YAMAN YANG MEMBARA

IllaKartila1-225x300Oleh: Illa Kartila, Redaktur Mi’raj Islamic News Agency (MINA)

Yaman – Utara dan Selatan yang dulu adalah negeri tenteram dan damai sehingga dikenal dengan julukan Arabia Felix (Arab yang berbahagia), sejak tahun 1994 berubah menjadi kancah perang saudara antara pemerintah Yaman dengan pengikut partai sosialis di wilayah selatan Yaman.

Konflik tersebut dipicu keinginan untuk melepaskan diri dan membentuk kembali negara Yaman Selatan. Perang yang dikenal dengan sebutan “Perang Musim Panas 94” ini berakhir setelah Pemerintah Yaman berhasil menguasai keadaan.
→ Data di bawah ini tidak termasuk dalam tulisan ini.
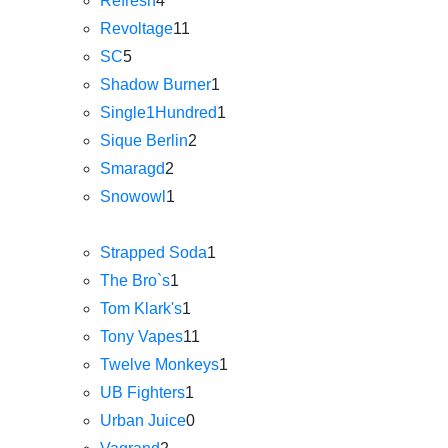
Refresh
4
Revoltage
11
SC
5
Shadow Burner
1
Single1Hundred
1
Sique Berlin
2
Smaragd
2
Snowowl
1
Strapped Soda
1
The Bro`s
1
Tom Klark's
1
Tony Vapes
11
Twelve Monkeys
1
UB Fighters
1
Urban Juice
0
Setelah Yaman bagian selatan reda, Yaman kembali digoyang pemberontakan kelompok Al-Houthi di wilayah utara, di Provinsi Sa’adah, yang berbatasan langsung dengan Arab Saudi. Kelompok ini sebenarnya ada sejak tahun 1994, namun pada tahun 2004 mulai melakukan perlawanan total.

Nama Al Houthi berasal dai pemimpin mereka, Hussein Badreddin Al-Houthi yang tewas dibunuh tentara Yaman tahun 2004. Awalnya kelompok ini menamakan diri “As-Shabab Al-Mukminin” kelompok oposisi yang menentang invasi AS di Irak serta campur tangan AS di Yaman.

Setelah pemimpin gerakan ini Hussein Badreddin Al Houthi terbunuh, saudaranya, Abdul Malik Houthi menggantikan posisinya. Ia mempopulerkan Al Houthi sebagai nama gerakannya. Gerilyawan Al Houthi mayoritas Muslim Zaidiyah (salah satu aliran dalam Syiah), maka dianggap ancaman serius bagi Yaman dan Arab Saudi.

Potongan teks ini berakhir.